Bon nombre d’immeubles constituent des œuvres architecturales. A ce titre, ils sont éligibles à la protection par le droit d’auteur à condition de satisfaire au critère d’originalité. Cette protection confère à l’architecte le droit d’autoriser ou d’interdire toute reproduction et/ou représentation de sa création par un tiers, en vertu des articles L. 122-2 et L. 122-3 du Code de la propriété intellectuelle (CPI).
Par Prudence Cadio, avocat en droit de la propriété intellectuelle et droit des nouvelles technologies.
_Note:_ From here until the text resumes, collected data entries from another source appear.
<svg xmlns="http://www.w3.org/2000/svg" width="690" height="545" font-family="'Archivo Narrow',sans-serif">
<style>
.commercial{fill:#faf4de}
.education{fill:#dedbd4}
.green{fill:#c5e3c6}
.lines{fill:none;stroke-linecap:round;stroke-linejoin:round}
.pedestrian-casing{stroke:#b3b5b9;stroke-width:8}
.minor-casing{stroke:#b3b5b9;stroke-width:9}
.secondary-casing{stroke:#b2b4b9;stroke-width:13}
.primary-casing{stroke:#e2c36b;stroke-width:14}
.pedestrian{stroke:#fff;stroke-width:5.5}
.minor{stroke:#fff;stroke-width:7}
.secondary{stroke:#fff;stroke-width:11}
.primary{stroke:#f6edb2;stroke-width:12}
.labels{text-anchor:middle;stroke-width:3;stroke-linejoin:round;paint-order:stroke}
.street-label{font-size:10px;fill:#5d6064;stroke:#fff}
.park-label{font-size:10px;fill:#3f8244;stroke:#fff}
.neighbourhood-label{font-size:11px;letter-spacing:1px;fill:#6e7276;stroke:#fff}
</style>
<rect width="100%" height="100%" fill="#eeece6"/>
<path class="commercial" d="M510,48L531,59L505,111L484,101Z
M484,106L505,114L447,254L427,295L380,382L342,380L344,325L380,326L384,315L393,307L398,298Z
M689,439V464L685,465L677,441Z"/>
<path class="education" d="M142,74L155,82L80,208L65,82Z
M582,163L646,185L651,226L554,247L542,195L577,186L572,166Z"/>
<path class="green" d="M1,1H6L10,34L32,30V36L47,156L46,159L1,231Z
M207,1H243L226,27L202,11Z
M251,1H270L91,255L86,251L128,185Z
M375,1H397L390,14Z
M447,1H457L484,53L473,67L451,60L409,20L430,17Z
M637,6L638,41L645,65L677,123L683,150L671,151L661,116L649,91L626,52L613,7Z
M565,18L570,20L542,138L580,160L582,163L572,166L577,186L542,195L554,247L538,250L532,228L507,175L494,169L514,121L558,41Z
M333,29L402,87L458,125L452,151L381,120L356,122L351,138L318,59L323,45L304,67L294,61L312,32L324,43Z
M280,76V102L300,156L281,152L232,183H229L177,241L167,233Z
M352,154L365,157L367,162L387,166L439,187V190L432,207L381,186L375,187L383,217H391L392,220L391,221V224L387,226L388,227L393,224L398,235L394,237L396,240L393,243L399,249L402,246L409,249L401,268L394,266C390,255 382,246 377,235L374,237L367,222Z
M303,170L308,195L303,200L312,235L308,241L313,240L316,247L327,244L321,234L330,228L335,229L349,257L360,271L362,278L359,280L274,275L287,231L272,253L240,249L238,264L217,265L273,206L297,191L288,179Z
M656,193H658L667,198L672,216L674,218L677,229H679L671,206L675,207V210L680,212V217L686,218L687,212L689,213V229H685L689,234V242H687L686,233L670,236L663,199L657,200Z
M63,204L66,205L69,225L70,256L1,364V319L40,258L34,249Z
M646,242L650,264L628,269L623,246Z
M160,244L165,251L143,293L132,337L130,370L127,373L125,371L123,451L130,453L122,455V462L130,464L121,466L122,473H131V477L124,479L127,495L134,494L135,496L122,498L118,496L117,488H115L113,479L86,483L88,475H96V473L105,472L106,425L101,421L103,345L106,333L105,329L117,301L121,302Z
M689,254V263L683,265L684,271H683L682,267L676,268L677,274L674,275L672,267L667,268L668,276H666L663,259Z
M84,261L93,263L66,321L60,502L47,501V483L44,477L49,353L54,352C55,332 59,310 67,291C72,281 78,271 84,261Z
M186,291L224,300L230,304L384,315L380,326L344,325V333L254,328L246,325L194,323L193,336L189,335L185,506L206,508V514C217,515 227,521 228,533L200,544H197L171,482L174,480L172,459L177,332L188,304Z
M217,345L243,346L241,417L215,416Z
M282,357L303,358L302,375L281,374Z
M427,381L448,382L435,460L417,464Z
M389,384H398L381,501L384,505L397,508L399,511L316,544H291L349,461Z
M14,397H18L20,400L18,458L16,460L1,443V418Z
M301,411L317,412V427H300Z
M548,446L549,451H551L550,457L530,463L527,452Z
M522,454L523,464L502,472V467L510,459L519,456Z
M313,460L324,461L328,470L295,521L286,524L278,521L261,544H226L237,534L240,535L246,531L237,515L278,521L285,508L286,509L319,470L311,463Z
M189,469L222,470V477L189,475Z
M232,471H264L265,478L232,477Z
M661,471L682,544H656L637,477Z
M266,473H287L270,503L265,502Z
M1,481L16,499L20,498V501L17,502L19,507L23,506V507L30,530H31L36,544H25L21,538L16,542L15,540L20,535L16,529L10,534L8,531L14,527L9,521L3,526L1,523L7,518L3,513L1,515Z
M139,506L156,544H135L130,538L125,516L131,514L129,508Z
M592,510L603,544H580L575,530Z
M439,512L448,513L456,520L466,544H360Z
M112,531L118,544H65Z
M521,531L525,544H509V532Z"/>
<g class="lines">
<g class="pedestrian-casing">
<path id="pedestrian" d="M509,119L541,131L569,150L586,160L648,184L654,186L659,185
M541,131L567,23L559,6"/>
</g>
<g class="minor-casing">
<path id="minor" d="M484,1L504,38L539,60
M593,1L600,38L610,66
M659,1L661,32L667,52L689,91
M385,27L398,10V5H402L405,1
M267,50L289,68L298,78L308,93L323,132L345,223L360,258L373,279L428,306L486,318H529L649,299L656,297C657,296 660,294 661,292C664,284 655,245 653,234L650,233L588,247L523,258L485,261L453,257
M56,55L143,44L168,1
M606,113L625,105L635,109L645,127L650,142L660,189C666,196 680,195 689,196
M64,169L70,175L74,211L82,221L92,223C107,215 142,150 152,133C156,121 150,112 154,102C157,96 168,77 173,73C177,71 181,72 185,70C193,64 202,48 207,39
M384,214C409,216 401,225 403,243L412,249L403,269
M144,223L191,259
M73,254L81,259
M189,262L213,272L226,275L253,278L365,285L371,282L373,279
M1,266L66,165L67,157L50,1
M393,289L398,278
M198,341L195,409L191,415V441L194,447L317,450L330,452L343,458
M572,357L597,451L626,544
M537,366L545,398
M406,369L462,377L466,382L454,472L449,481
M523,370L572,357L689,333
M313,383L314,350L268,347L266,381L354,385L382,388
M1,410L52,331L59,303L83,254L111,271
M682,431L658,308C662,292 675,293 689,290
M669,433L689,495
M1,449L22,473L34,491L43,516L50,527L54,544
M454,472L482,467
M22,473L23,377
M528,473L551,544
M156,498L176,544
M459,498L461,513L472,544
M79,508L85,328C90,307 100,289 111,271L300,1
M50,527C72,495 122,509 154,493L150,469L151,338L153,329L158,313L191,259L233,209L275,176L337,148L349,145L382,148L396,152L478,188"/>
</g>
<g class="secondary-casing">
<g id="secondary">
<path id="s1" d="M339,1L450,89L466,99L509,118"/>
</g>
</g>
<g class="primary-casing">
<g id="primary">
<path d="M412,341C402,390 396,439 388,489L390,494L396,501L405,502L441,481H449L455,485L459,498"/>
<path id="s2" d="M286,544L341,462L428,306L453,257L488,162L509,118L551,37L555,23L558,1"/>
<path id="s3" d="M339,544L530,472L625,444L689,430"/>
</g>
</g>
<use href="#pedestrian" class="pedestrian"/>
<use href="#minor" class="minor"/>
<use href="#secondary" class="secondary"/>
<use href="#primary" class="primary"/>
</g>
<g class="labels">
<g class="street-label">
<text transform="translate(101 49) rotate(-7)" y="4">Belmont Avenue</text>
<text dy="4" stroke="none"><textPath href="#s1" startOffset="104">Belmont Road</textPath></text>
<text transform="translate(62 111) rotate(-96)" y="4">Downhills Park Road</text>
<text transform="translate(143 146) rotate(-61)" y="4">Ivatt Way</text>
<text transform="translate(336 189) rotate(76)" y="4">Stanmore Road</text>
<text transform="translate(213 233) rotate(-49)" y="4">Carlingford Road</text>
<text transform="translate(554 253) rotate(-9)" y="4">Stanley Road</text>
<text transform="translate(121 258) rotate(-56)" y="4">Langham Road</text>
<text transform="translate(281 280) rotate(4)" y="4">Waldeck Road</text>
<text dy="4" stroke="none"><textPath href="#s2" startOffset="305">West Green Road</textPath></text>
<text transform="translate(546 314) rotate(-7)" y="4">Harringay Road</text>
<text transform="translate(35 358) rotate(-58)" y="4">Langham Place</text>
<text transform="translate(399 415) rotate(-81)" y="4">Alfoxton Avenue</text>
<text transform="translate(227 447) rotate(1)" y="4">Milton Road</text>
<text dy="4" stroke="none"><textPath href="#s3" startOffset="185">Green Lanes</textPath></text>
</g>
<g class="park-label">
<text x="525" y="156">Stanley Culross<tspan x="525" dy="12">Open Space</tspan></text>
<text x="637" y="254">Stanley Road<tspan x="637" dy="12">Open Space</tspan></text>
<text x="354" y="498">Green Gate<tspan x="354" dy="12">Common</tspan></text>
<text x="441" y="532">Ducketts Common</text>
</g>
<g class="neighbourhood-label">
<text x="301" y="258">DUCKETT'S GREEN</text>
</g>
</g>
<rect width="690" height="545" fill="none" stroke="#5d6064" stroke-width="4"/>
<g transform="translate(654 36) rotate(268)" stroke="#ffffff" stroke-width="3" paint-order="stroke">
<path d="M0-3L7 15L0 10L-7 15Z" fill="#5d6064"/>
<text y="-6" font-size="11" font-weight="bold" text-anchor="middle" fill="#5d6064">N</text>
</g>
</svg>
Elle intervient tant en conseil qu’en contentieux dans la protection du patrimoine intellectuel de ses clients et les accompagne dans leur développement numérique. prudence.cadio@cms-bfl.com
Ainsi, toute personne qui représenterait, fixerait et diffuserait l’image d’un immeuble (jeu vidéo à réalité augmentée, photographie, carte postale) sans l’autorisation du titulaire des droits d’auteur y attachés serait susceptible d’être poursuivi pour contrefaçon.
Au regard de la rigueur de ce principe, la reproduction de l’image des immeubles placés sur la voie publique a fait naître de nombreux contentieux lorsque des personnes souhaitant reproduire une vue panoramique devaient nécessairement capturer l’image d’une œuvre architecturale. Une exception aux droits de l’auteur a alors été développée par les tribunaux, mais ses contours ont été redessinés par l’exception de panorama nouvellement introduite par la loi n° 2016-1321 du 7 octobre 2016 pour une République numérique, à l’article L. 122-5 11° du CPI.
Avant l’entrée en vigueur de ce texte, une solution fondée sur la théorie de l’accessoire avait été élaborée par la jurisprudence, consacrée notamment par l’arrêt de la première chambre civile de la Cour de cassation du 15 mars 2005. Dans ce litige, la Cour avait refusé de faire droit aux auteurs qui s’opposaient à la diffusion d’une carte postale représentant la Place des Terreaux à Lyon sur laquelle leurs œuvres étaient également exposées au motif que «l’œuvre se fondait dans l’ensemble architectural de la Place des Terreaux dont elle constituait un simple élément».
En vertu de cette exception jurisprudentielle, une œuvre architecturale située dans un espace public pouvait être reproduite, à titre commercial ou non, sans autorisation du titulaire des droits, à condition qu’elle ne constitue pas le sujet principal de la reproduction. Tel était notamment le cas lorsque l’immeuble figurait en arrière-plan d’une prise de vue plus large.
Le nouvel article L. 122-5 11° du CPI modifie les contours de cette exception en disposant que : «Lorsque l’œuvre a été divulguée, l’auteur ne peut interdire : les reproductions et représentations d’œuvres architecturales et de sculptures, placées en permanence sur la voie publique, réalisées par des personnes physiques, à l’exclusion de tout usage à caractère commercial.»
L’exception est ainsi limitée aux actes de reproduction et de représentation effectués par une personne physique à des fins non commerciales. Toute reproduction ou représentation de l’image d’un bien par une personne morale et/ou à des fins commerciales nécessite donc désormais l’autorisation de l’architecte.
Compte tenu de l’interprétation stricte des exceptions en matière de droits d’auteur, l’appréciation de l’image d’un immeuble au regard de la théorie de l’accessoire ne devrait plus être retenue par les tribunaux dès lors qu’elle pourrait entrer en conflit avec l’exception de panorama.
En effet, cette disposition restreint la solution prétorienne préexistante en excluant la possibilité de diffuser et d’exploiter l’image de l’immeuble sans l’autorisation de l’auteur, quand bien même l’immeuble ne serait reproduit qu’à titre accessoire au sein d’un ensemble plus vaste. Dans une affaire similaire à celle de la Place des Terreaux, un éditeur de cartes postales pourrait désormais être condamné en contrefaçon par application de l’article L. 122-5 11° du CPI. Dans une application plus contemporaine, les éditeurs de jeux vidéo à réalité augmentée ne devraient pas pouvoir invoquer cette exception pour capter l’image de l’immeuble et devraient ainsi obtenir le consentement de l’architecte pour intégrer l’œuvre aux jeux.
Ainsi, si la loi pour la République numérique a le mérite d’énoncer une exception légale de panorama, elle en limite sévèrement la portée.